Smoke and Mirrors of a PRT in Iraq
This article gives another perspective from a US State Dept. in reference to one of the ten PRT that are active in Iraq. There were suppose to be 20 PRT in Iraq however; having trouble finding the bodies to fill those positions. Instead of civilians they fill the positions with young US Army Civil Affairs soldiers not good since your pulling soldiers from pulling triggers to drinking tea with the local Sheiks. If security does not improve then not much of the infrastructure will be built.

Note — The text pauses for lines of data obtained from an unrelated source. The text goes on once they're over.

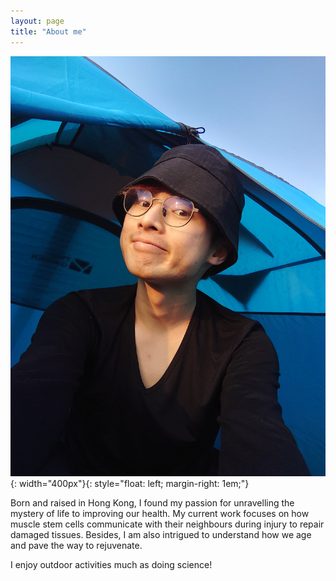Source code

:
 ```yaml
---
layout: page
title: "About me"
---
```


![timmy](assets/20220107_170548.JPG){: width="400px"}{: style="float: left; margin-right: 1em;"}

Born and raised in Hong Kong, I found my passion for unravelling the mystery of life to improving our health. My current work focuses on how muscle stem cells communicate with their neighbours during injury to repair damaged tissues. Besides, I am also intrigued to understand how we age and pave the way to rejuvenate. 

I enjoy outdoor activities much as doing science!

Five years ago, provincial reconstruction teams were a daring new concept: combined civilian-military units that engaged in humanitarian affairs in remote locations. PRTs got rave reviews from the media and for good reason. They were established in the parts of Afghanistan where security was decent, if not great, and where development was nil, giving American amateurs the chance to win over the local population by building water wells and one-room schoolhouses from scratch.Recently the State Department has been trumpeting PRTs as a strategy for getting Iraq on its feet. Unfortunately, Iraq is not Afghanistan. Not only is security non-existent, but Iraq’s infrastructure is far more complex than Afghanistan’s. Thus, Iraq needs real experts and a supple bureaucracy—both in the Green Zone and in Washington—to help it out of its decrepitude. But both of these are lacking.